LE MONDE CULTURE ET IDEES | 25.02.12 | 14h16   •  Mis à jour le 25.02.12 | 14h19STANFORD (ETATS-UNIS), ENVOYÉ SPÉCIAL Si vous souhaitez rester convaincu que l'on fume parce que c'est agréable et que c'est ainsi, tournez la page. Vous avez tout à perdre à lire ce qui suit. Mais peut-être avez-vous envie de savoir pourquoi les gens fument et pourquoi il leur est aussi difficile de s'arrêter. De savoir pourquoi autant d'entre eux devraient en mourir. Et de comprendre pourquoi tout cela nous semble aussi normal. Pour cela, il faut entrer dans la salle des machines de la plus vaste entreprise d'ingénierie du consentement jamais menée à bien. C'est un endroit compliqué. C'est un enchevêtrement d'hommes et d'institutions devenus les rouages d'une subtile mécanique, capable d'infiltrer la culture et la science, desubvertir la médecine et de corrompre en masse. Et, pour vous guider dans ce dédale, Robert Proctor est la personne qu'il vous faut. Robert Proctor, 57 ans, n'est ni un conspirationniste ni un hygiéniste acharné. Historien des sciences, professeur à la prestigieuse université Stanford (Californie), il est l'auteur de Golden Holocaust, un livre qui paraît ces jours-ci aux Etats-Unis et qui inquiète sérieusement l'industrie américaine du tabac. Au point qu'elle a eu recours à toutes les voies légales pour tenter de mettre la main sur le manuscrit avant sa publication. Sans succès.
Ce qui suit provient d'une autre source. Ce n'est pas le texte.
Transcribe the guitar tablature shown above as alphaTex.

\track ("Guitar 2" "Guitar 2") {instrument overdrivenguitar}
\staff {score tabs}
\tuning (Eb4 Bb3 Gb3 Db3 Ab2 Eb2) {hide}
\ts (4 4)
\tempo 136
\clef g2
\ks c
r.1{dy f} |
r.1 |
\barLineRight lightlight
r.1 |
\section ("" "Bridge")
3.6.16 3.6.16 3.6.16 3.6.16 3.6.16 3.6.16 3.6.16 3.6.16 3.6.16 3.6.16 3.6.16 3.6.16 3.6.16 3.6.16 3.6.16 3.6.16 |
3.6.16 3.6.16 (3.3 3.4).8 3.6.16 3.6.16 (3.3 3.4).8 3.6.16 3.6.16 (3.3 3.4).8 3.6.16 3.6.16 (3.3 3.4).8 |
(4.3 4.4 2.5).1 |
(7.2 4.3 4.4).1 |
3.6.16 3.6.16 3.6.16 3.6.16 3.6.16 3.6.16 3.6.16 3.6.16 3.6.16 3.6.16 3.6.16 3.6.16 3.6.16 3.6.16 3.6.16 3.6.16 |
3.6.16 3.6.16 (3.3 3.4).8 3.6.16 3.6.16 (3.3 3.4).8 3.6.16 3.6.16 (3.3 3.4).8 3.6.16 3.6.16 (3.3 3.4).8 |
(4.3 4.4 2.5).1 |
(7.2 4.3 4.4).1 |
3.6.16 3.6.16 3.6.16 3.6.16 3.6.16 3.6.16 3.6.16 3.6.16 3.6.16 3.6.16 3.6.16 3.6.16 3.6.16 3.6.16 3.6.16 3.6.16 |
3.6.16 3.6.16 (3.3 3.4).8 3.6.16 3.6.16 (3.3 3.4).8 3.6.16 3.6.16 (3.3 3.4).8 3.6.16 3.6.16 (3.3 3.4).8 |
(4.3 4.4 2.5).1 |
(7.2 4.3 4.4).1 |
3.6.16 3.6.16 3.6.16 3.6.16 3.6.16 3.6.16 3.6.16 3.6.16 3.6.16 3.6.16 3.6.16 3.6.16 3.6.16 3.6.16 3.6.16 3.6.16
Qu'y a-t-il dans ce pavé de 750 pages qui trouble tant des géants comme RJ Reynolds ou Philip Morris ? Il y a leurs propres mots. Leurs petits et grands secrets, puisés dans les mémos et les messages internes, dans les rapports confidentiels, dans les comptes rendus de recherche de leurs propres chimistes, de leurs propres médecins. Le fait est peu connu en France : cette précieuse et explosive documentation – les "tobacco documents" – est publique depuis la fin des années 1990. En 1998, le Master Settlement Agreement, qui clôt les poursuites engagées par 46 Etats américains contre les cigarettiers, ne comprend pas qu'un volet financier (le versement de 250 milliards de dollars – 188 milliards d'euros – échelonnés sur deux décennies), il ordonne aussi la mise dans le domaine public des secrets de l'industrie.

INFILTRATION

Des millions de documents, recouvrant plus de cinq décennies, ont ainsi été exfiltrés des quartiers généraux des grands cigarettiers et confiés à l'université de Californie à San Francisco, chargée de bâtir la Legacy Tobacco Documents Library, et de mettre sur le Net ce fabuleux corpus. Treize millions de documents, soit plus de 79 millions de pages, sont déjà numérisés. De nouveaux sont ajoutés chaque jour ou presque. C'est au prisme de ces archives que Golden Holocausttente de raconter une histoire globale de la cigarette. Robert Proctor épluche les"tobacco documents" depuis plus de dix ans. De quoi devenir paranoïaque. Entre mille autres choses, il y a découvert que le professeur qui l'a recruté à Stanford, voilà de nombreuses années, avait secrètement émargé chez les géants du tabac. Il y a aussi compris pourquoi une de ses demandes de financement avait été refusée par la National Science Foundation (principale agence fédérale de financement de la recherche américaine) : celui qui examinait les dossiers touchait de l'argent du tabac...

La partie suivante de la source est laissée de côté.